Pôster de Casal Improvável

CASAL IMPROVÁVEL

(Long shot)

2019 , 116 MIN.

16 anos

Gênero: Comédia

Estréia: 20/06/2019

página inicial do filme
  • Ficha técnica

    Direção

    • Jonathan Levine

    Equipe técnica

    Roteiro: Dan Sterling

    Produção: Charlize Theron, Evan Goldberg, James Weaver, Seth Rogen

    Fotografia: Yves Bélanger

    Trilha Sonora: Marco Beltrami, Miles Hankins

    Estúdio: Good Universe, Point Grey Pictures

    Distribuidora: Paris Filmes

    Elenco

    Alexander Skarsgård, Andy Serkis, Arthur Holden, Aviva Mongillo, Boyz II Men, Charlize Theron, Gabrielle Graham, Garett Pringle, Hamza Haq, Holden Wong, James Hicks, James Saito, June Diane Raphael, Nathaly Thibault, O'Shea Jackson Jr., Randall Park, Ravi Patel, Seth Rogen, Tristan D. Lalla, Xiao Sun

  • Crítica

    30/07/2019 12h31

    Por Sara Cerqueira

    Com roteiros geralmente simples, charmosos, engraçadinhos e que trabalham de forma muito parecida a idealização que temos do amor romântico, comédias românticas são capazes de provocar reações muito duais: ou as pessoas suspiram e se apaixonam junto com o casal ou viram os olhos e morrem de tédio com a previsibilidade dos acontecimentos.
    Tenho que admitir que faço parte do segundo grupo de pessoas. O gênero mais fofinho de todos nunca me despertou tanto interesse, mas, como qualquer outro gênero cinematográfico, ele é mais que capaz de quebrar estereótipos e ir além das convenções. Nada melhor que ver seu preconceito ser revertido e se transformar em uma experiência cinematográfica muito agradável.

    Em Casal Improvável, mais novo longa do diretor Jonathan Levine, o roteiro abusa de uma fórmula já bastante explorada por diretores e roteiristas do gênero: o surgimento do amor entre pessoas que são totalmente opostas. Aqui, Charlotte Field (interpretada por Charlize Theron) é uma mulher inteligente, desenvolta e estonteante, que trabalha como secretária do Estado e almeja se tornar a primeira presidenta dos Estados Unidos. Seu par? Fred Flarsky (Seth Rogen), um jornalista desajustado e atrapalhado, sempre em busca de furos jornalísticos. Quando Charlotte decide contratar Fred para escrever seus discursos de campanha, eles se apaixonam e precisam manter o romance em segredo para não prejudicar a carreira de Charlotte.
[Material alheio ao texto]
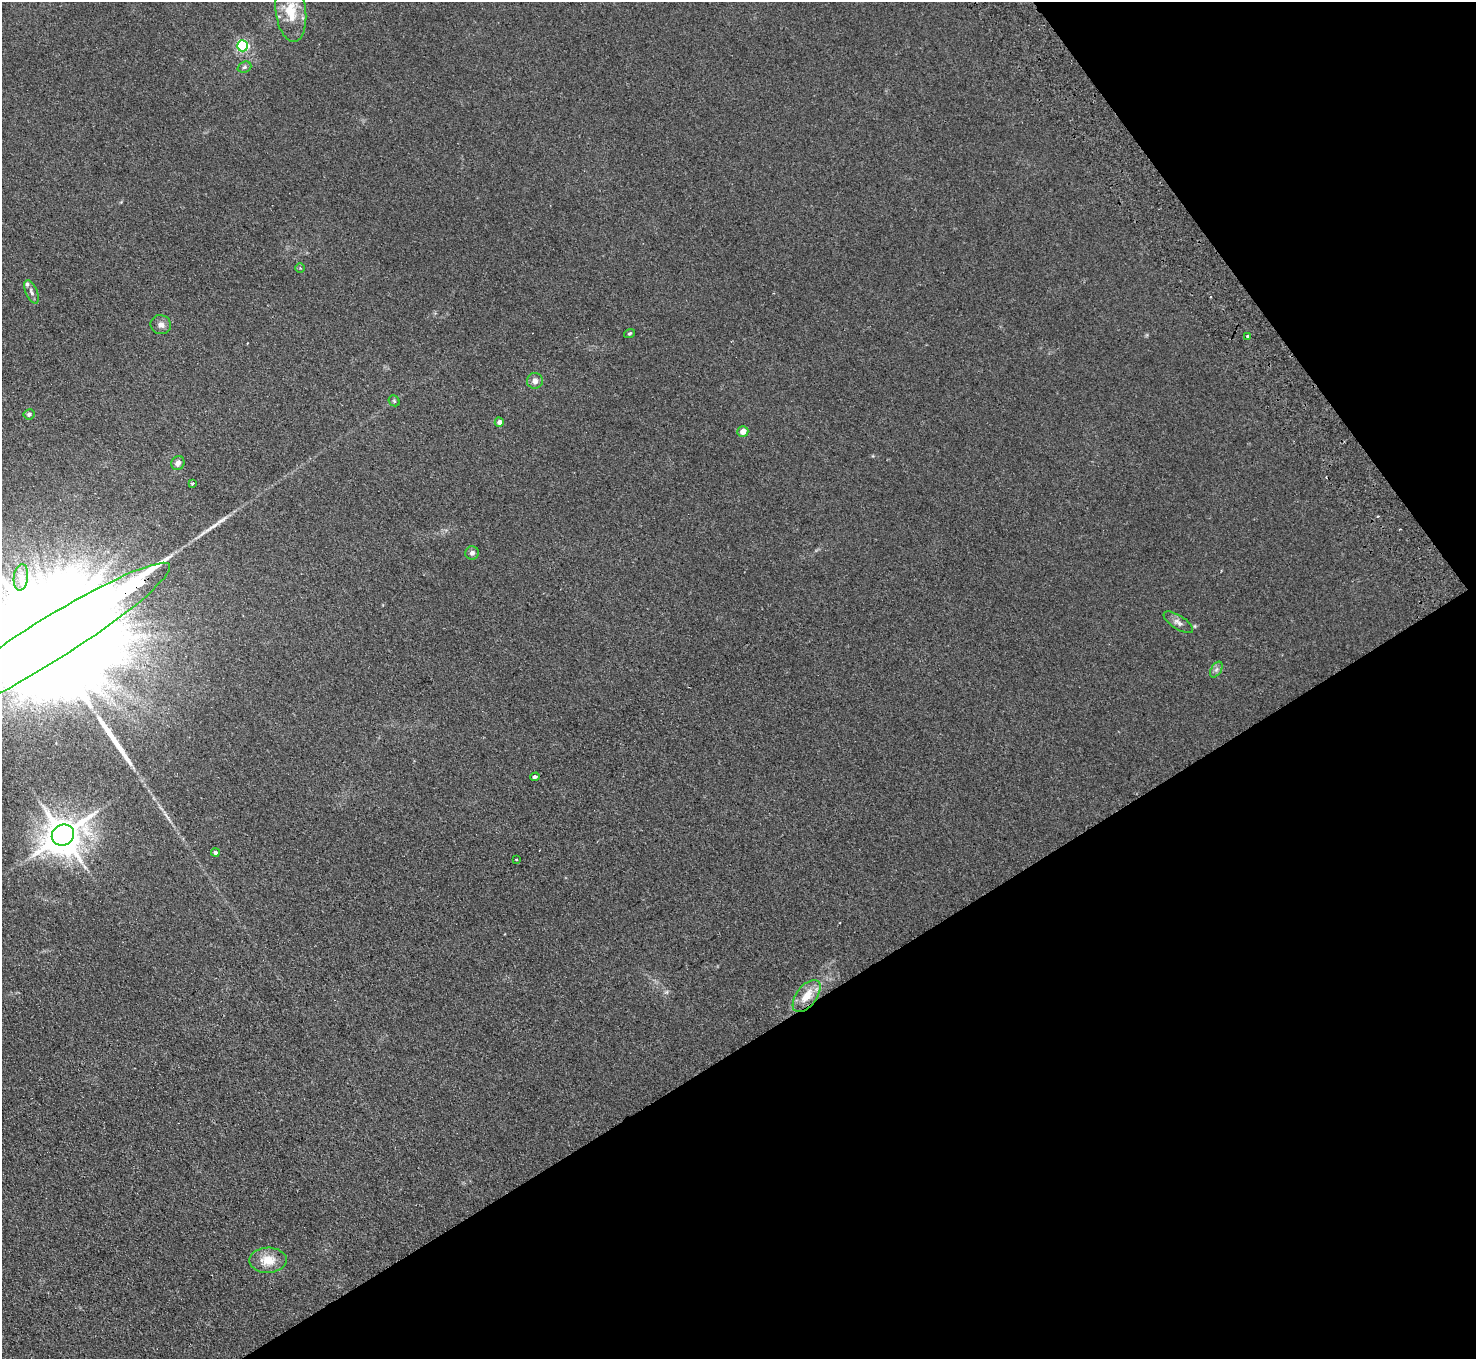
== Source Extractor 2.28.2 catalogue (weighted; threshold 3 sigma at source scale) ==
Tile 12 of 4 x 4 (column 4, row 3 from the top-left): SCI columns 4471-5944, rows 1693-3049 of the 5994 x 5961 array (HDU 1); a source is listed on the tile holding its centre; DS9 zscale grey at full resolution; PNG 1478 x 1361 px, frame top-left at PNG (2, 2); each listed source drawn as its Kron ellipse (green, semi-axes under 4 px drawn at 4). Shown black and unused: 30% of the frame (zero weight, under 2 of 3 exposures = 3% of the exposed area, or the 3 px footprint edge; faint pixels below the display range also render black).
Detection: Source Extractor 2.28.2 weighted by HDU 2 'WHT'; one run over the whole footprint, this tile lists its part. Background 0.123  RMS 0.0096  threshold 0.0431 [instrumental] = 3 sigma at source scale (4.5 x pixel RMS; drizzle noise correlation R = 1.50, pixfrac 1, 0.05/0.05 arcsec/px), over >= 5 px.
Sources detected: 31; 1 inside a brighter object's white glare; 1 cosmic-ray / hot-pixel residue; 1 long thin detection or spike segment (spike, bleed or trail) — neither listed nor drawn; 2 inside a brighter listed object's ellipse — not listed separately; the other 26 listed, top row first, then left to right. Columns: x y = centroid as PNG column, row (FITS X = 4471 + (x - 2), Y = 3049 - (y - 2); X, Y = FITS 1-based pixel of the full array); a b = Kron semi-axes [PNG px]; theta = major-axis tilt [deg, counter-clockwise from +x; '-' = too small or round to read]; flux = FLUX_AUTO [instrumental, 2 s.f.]
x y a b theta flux
291 12 30 15 -83 23
242 46 5 5 - 120
244 67 7 5 21 2
300 268 4 4 - 1
31 292 12 6 -66 3.2
161 325 10 9 - 4.6
630 333 6 4 20 1.2
1248 336 4 3 - 1.6
535 381 8 7 - 5.3
394 401 6 5 - 1.2
29 414 5 5 - 2.1
499 422 4 4 - 4.6
743 432 5 5 - 7.8
178 463 7 6 - 4.4
192 484 3 3 - 1.5
472 553 6 6 - 3.1
21 577 13 7 83 6.6
1178 622 17 6 -33 4.3
47 642 145 21 32 130000
1216 670 9 5 58 2.5
535 777 4 3 - 15
63 835 11 10 - 2300
215 853 4 4 - 2.2
516 859 3 2 - 1.5
807 996 19 10 53 16
268 1260 18 12 1 16
Overlapping masked pixels (flux is a lower limit): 2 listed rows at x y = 47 642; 807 996
Isophote crosses this tile's border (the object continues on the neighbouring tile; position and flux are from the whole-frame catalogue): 1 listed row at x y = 47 642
    Aqui, a comédia e os comentários sociais são o foco do longa. Já logo na primeira cena, vemos o jornalista Fred dentro de uma reunião de neonazistas, tentando extrair informações para uma de suas pautas. Tentando agir como um infiltrado, ele se atrapalha e acaba revelando suas verdadeiras intenções por não conseguir simular empolgação com os discursos de ódio às minorias, em uma cena incrivelmente cômica. A partir daí, vemos uma sequência de criticas à política estadunidense, a misoginia da grande mídia, à indústria hollywoodiana e à manipulação de informações.
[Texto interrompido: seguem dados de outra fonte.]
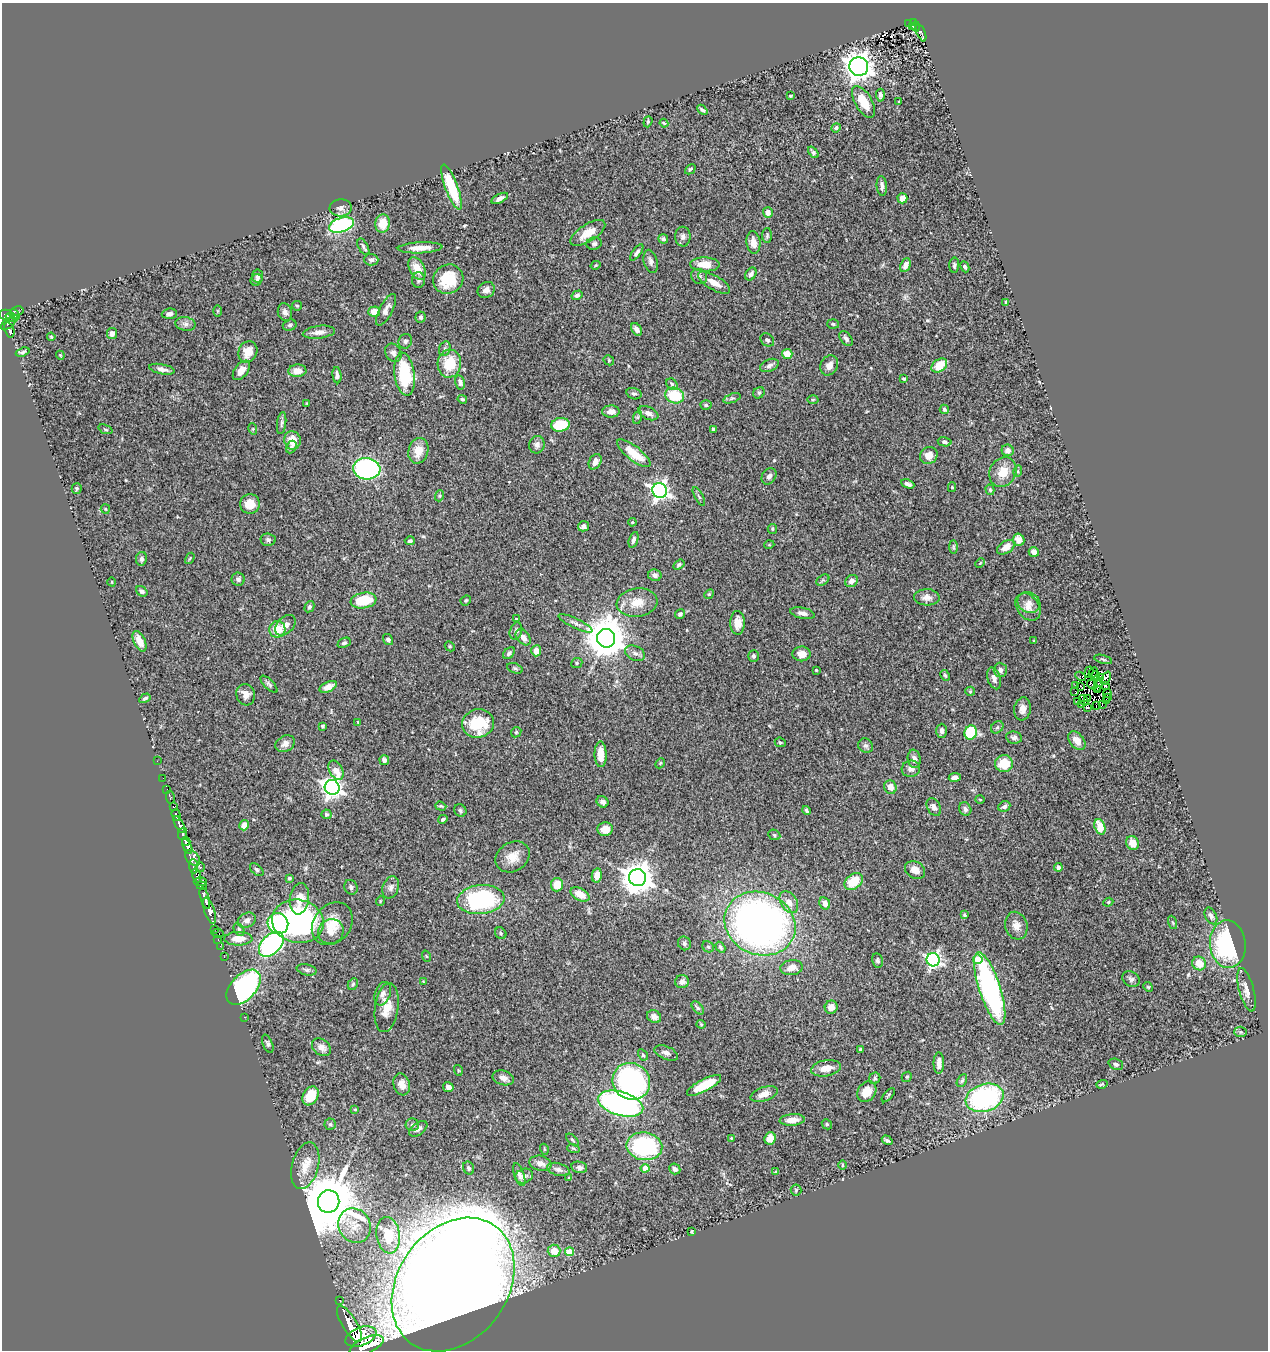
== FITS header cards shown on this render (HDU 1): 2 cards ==
NAXIS1  =                 1266
NAXIS2  =                 1348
    Outro elemento interessante que o filme se utiliza para mesclar comicidade e pensamento crítico é a inversão de papeis de gênero. Aqui, o personagem Fred incorpora todas as características geralmente atribuídas às personagens femininas de comédias românticas: inadequação, pouca influência social e financeira e timidez. Já Charlotte é desenvolta, sedutora, rica e influente, características que vemos com mais frequência nos "príncipes encantados" de romances.
    O trabalho do cast é muito bom. A química entre os personagens principais é realmente perfeita. Charlize Theron entrega uma mulher ambiciosa, divertida e cativante, que tenta unir suas ideologias à sua vida política. Já Seth Rogers encarna um estereotipo muito conhecido do estilo "trapalhão", sempre se metendo em problemas, mas que, no fundo, tem um bom coração.
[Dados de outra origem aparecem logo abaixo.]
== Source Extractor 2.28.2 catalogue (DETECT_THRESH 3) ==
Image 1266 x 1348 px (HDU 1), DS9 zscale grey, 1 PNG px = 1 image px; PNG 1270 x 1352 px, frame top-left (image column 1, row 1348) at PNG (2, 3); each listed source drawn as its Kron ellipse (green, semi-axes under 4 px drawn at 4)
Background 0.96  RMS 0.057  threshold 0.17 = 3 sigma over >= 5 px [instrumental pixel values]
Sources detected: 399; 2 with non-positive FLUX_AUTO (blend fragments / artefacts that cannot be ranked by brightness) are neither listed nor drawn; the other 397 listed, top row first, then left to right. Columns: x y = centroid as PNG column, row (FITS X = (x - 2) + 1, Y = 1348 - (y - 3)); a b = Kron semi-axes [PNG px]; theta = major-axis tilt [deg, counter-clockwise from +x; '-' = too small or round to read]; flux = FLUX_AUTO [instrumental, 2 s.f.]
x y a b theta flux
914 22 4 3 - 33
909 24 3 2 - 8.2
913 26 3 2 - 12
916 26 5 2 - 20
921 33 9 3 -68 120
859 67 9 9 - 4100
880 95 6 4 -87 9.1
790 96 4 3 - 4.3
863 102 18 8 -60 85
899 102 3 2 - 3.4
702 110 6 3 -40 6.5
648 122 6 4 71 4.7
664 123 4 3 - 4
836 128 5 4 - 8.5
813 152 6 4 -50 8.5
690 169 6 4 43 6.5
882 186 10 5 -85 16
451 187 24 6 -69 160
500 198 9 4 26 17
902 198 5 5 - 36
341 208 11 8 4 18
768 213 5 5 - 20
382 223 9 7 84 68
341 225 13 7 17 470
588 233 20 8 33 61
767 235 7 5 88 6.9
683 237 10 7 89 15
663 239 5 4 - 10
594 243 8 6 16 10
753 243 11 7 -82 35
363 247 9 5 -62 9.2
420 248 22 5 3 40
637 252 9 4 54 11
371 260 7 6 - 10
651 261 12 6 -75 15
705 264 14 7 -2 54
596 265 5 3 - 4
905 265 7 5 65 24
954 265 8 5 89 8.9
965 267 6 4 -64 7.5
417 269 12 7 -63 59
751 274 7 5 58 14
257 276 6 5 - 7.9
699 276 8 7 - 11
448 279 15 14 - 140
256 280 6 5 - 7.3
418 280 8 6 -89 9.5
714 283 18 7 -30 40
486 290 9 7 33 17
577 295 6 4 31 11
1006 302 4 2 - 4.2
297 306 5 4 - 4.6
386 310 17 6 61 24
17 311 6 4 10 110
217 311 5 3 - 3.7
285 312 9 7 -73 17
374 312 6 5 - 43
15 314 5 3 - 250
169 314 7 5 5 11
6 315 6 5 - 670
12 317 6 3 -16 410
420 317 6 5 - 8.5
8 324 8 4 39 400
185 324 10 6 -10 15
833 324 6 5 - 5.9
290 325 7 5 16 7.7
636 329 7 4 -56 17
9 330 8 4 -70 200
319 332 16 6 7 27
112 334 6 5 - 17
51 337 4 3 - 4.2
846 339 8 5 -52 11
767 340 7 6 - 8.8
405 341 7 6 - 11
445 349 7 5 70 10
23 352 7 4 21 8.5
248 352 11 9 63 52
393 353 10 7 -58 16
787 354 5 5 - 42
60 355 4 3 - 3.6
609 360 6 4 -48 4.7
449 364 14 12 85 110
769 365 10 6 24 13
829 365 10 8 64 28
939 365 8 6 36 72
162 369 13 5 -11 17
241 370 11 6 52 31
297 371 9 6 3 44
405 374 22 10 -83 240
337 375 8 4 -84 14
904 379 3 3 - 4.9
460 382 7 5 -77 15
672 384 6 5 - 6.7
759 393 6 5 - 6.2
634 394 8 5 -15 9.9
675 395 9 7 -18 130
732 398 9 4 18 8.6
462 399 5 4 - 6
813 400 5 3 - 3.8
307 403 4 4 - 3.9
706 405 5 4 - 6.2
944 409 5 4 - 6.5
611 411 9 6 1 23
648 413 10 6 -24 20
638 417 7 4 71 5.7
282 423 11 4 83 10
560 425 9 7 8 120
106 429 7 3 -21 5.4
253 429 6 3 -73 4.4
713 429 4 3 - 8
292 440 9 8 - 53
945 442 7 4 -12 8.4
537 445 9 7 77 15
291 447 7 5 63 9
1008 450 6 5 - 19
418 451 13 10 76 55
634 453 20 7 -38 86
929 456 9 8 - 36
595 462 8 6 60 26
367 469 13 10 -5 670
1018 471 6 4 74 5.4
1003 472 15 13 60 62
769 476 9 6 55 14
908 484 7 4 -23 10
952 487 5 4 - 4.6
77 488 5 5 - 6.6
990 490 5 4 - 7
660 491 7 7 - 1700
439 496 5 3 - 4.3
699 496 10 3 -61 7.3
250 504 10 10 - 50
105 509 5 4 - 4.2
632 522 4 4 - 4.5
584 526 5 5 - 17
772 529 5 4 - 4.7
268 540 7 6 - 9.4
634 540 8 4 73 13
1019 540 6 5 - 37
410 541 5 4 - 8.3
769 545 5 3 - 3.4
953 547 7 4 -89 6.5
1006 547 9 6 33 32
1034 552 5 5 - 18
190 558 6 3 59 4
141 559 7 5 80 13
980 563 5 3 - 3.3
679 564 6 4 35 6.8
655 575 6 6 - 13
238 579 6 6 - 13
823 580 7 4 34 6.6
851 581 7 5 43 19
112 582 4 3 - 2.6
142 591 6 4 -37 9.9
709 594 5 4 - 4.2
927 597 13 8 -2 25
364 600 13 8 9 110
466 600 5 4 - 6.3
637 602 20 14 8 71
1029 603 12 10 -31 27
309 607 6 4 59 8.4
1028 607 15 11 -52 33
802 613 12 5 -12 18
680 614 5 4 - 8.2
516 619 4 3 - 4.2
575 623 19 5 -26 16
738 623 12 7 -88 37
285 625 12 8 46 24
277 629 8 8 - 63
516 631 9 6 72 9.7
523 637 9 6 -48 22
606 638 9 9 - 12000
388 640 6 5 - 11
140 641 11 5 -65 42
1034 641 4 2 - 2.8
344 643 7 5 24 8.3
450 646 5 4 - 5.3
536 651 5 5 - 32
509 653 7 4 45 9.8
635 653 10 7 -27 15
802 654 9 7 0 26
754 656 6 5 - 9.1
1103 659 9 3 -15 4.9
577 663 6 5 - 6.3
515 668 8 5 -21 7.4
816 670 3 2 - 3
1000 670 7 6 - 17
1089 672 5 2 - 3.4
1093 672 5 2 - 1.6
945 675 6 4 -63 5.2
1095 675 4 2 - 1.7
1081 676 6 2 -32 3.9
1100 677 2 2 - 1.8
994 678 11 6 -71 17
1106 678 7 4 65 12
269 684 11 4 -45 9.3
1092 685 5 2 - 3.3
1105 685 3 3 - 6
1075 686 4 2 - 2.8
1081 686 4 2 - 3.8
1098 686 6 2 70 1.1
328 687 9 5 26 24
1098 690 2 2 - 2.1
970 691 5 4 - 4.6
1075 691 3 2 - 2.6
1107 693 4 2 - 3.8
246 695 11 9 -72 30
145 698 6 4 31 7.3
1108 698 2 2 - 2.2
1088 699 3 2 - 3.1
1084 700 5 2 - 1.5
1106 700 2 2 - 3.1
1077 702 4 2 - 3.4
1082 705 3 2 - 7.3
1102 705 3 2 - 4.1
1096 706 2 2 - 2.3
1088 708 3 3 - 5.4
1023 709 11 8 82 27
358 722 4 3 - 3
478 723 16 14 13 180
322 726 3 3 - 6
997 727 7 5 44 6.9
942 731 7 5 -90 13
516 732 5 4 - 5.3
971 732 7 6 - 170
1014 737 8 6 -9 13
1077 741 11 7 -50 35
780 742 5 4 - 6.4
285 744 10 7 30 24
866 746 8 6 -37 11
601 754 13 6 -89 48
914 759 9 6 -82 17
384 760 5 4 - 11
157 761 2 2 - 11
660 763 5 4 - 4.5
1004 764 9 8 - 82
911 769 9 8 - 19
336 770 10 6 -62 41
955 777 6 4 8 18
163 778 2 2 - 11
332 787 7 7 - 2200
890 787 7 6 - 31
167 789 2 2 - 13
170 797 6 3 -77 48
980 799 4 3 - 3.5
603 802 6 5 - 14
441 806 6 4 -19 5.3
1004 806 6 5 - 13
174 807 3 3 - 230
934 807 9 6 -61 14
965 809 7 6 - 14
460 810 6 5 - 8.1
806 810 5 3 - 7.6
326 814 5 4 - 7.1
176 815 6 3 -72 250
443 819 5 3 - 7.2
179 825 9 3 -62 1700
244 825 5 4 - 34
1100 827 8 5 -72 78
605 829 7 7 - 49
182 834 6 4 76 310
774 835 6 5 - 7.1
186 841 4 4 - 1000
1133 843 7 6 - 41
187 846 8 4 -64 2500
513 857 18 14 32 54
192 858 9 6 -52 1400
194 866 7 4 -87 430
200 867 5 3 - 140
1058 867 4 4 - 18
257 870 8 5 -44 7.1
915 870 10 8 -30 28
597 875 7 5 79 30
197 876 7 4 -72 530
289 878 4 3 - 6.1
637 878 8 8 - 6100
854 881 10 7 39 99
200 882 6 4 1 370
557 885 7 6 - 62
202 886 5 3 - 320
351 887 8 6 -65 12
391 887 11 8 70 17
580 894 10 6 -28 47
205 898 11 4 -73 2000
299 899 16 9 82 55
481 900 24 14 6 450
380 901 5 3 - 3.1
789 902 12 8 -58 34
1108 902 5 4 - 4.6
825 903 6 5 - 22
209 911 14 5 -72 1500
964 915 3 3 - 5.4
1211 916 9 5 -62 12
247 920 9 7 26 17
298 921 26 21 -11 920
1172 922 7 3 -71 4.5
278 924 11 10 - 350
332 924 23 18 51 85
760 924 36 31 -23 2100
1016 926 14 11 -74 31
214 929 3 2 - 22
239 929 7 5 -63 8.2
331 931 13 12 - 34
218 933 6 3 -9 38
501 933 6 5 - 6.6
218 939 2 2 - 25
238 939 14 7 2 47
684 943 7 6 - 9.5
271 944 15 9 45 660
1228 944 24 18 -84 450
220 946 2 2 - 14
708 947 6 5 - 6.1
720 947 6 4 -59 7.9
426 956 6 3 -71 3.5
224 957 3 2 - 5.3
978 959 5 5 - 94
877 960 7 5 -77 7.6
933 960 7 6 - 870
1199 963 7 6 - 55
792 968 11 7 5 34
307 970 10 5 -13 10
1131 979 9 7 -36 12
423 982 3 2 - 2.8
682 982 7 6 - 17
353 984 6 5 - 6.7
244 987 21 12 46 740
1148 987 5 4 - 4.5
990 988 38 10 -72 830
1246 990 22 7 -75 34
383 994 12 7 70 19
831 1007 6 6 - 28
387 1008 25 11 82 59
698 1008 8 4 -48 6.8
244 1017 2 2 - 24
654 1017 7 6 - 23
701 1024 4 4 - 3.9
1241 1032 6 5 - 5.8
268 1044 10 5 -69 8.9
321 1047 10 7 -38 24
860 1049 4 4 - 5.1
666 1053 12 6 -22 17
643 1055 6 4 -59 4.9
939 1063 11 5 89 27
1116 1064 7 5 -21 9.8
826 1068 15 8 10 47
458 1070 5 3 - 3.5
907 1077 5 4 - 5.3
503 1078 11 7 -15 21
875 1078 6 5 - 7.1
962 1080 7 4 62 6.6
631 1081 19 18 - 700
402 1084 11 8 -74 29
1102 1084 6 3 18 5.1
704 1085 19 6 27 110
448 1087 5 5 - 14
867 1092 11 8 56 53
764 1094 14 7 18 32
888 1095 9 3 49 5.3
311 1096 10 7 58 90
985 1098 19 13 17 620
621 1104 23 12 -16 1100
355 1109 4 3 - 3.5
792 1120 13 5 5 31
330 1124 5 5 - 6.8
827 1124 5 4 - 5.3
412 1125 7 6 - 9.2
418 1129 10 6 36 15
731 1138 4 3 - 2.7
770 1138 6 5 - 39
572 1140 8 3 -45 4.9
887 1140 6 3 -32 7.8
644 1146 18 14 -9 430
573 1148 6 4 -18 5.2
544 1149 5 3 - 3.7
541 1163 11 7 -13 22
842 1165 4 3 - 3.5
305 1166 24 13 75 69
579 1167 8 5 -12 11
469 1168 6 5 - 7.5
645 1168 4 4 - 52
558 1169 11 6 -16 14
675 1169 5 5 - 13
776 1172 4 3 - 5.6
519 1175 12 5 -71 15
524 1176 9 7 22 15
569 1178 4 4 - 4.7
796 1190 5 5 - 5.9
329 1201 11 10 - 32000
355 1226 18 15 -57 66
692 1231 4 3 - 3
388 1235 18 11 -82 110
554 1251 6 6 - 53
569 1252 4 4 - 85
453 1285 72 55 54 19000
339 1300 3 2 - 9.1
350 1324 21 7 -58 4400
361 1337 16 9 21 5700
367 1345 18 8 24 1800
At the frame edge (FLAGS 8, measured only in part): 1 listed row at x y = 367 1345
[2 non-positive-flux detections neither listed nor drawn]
    O único ponto negativo que pode ser questionado no longa é a utilização do humor pastelão em algumas cenas sem nenhuma necessidade. Tombos de escada, situações irreais demais (até para uma comedia romântica), conflitos infantis entre os personagens e outros elementos acabam deixando algumas cenas sem graça, o que é um bocado perigoso para um filme de comédia, mesmo que seja romântica.

    Mesmo com cenas problemáticas, Casal Improvável é eficiente no que se compromete a fazer: trazer novos ares e comentários relevantes para um gênero um bocado desgastado.